**SET PROBLEM:** Could you reproduce the passage on presidential treaty withdrawal below, word for word, from "When does the" up to and including "unilateral presidential withdrawal."?

Publications

ACADEMIC PUBLICATIONS

Exit through the White House: Congressional Constraints on Presidential Power to Unilaterally Withdraw from Treaties,” 12 Texas A&M Law Review (forthcoming 2024) SSRN

When does the U.S. President have the constitutional authority to withdraw from a treaty unilaterally? Where the U.S. Constitution details the making but not the exiting of treaties, the U.S. Supreme Court has largely left the issue open for the political branches to resolve. Many scholars argue that modern practice supports a conclusion that the President has the practical—if not legal—power to withdraw unilaterally from an Article II treaty or congressional-executive agreement without the consent of Congress. This argument is largely premised on the claim that Congress has acquiesced to executive practice, providing a gloss on expansive executive power to end treaty relationships. Yet there is limited systematic empirical investigation as to whether and how Congress has acquiesced to (or opposed) unilateral presidential withdrawal.

Using data on congressional actions related to treaty withdrawal from the 1950s to 2020, this Article explores whether Congress has in fact acquiesced to unilateral presidential treaty termination. The data reveals that Congress is relatively active on the issue of treaty withdrawal, especially regarding security matters and arms control. The data shows that this behavior has varied over the last 70 years, with earlier actions focused on restraining the President’s power generally and later actions focused on issue areas like human rights abuses, terrorism, and arms control. Qualitative evidence also illustrates Congress’s use of formal legal and informal political means to influence presidential behavior in the context of treaty matters. This evidence challenges the premises of the argument that the President has unfettered authority to withdraw unilaterally. Moreover, it reveals the spectrum of strategies Congress employs to influence presidential behavior in areas of contested constitutional authority. The findings add to our understanding of the balance of powers related to treaty exit with implications for empirically assessing the extent of congressional acquiescence in other matters of presidential authority.

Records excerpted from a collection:
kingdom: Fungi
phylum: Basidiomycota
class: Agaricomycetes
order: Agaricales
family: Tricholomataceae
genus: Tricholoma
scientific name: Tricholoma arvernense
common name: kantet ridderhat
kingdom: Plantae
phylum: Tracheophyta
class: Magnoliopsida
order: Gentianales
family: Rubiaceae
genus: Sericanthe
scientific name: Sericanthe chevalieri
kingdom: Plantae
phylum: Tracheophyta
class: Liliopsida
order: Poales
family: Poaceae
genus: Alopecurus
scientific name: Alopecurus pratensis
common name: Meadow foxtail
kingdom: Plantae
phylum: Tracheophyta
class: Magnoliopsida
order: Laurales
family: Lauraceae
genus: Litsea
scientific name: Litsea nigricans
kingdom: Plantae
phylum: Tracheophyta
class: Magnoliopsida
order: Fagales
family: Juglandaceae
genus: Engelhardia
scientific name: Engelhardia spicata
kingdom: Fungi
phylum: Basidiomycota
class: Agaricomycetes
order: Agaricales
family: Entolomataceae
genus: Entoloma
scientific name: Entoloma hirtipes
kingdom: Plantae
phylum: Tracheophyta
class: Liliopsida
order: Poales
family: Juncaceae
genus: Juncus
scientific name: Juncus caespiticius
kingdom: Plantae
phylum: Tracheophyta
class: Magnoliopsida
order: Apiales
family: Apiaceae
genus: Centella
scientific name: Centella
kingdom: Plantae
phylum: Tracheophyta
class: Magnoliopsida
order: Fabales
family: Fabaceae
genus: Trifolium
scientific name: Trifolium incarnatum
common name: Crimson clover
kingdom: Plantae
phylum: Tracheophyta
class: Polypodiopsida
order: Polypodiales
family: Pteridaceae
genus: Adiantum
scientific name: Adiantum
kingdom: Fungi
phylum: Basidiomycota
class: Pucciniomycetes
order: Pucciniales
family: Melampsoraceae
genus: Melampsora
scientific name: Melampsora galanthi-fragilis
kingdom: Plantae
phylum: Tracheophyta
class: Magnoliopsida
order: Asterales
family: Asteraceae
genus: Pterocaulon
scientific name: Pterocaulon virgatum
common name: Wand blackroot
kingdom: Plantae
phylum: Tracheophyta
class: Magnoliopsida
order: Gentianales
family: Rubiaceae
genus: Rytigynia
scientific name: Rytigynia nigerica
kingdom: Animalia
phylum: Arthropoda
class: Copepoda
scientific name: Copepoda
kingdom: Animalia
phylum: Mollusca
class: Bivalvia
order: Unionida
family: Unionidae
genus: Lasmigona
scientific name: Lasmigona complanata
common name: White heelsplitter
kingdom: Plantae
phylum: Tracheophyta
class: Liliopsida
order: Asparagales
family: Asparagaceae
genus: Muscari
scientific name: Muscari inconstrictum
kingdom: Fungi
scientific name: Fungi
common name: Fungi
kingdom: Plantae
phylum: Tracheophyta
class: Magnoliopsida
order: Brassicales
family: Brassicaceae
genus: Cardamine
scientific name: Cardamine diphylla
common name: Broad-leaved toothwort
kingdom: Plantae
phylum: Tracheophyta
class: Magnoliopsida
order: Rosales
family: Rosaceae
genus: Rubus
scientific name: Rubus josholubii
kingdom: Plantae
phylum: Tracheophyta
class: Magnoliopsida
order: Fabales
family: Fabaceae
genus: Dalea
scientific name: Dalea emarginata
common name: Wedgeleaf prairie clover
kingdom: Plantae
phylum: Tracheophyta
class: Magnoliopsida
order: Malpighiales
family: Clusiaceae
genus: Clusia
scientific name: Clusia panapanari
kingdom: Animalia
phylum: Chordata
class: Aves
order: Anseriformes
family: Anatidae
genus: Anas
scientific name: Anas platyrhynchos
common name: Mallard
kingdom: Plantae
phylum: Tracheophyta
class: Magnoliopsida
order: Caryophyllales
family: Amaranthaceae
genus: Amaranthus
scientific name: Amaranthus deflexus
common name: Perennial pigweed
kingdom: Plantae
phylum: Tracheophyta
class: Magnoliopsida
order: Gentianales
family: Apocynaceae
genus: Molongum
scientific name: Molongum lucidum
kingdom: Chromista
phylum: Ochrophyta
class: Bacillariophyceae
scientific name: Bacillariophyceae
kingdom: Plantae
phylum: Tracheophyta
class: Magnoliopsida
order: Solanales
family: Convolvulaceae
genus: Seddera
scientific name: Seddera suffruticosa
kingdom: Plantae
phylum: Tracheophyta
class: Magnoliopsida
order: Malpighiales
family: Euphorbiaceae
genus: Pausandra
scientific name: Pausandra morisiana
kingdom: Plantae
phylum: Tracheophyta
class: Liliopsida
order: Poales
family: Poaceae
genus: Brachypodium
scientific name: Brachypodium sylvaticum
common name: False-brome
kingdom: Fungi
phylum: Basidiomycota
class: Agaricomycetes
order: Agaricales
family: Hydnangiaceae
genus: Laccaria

**SOLUTION FOR THIS PROBLEM:**
When does the U.S. President have the constitutional authority to withdraw from a treaty unilaterally? Where the U.S. Constitution details the making but not the exiting of treaties, the U.S. Supreme Court has largely left the issue open for the political branches to resolve. Many scholars argue that modern practice supports a conclusion that the President has the practical—if not legal—power to withdraw unilaterally from an Article II treaty or congressional-executive agreement without the consent of Congress. This argument is largely premised on the claim that Congress has acquiesced to executive practice, providing a gloss on expansive executive power to end treaty relationships. Yet there is limited systematic empirical investigation as to whether and how Congress has acquiesced to (or opposed) unilateral presidential withdrawal.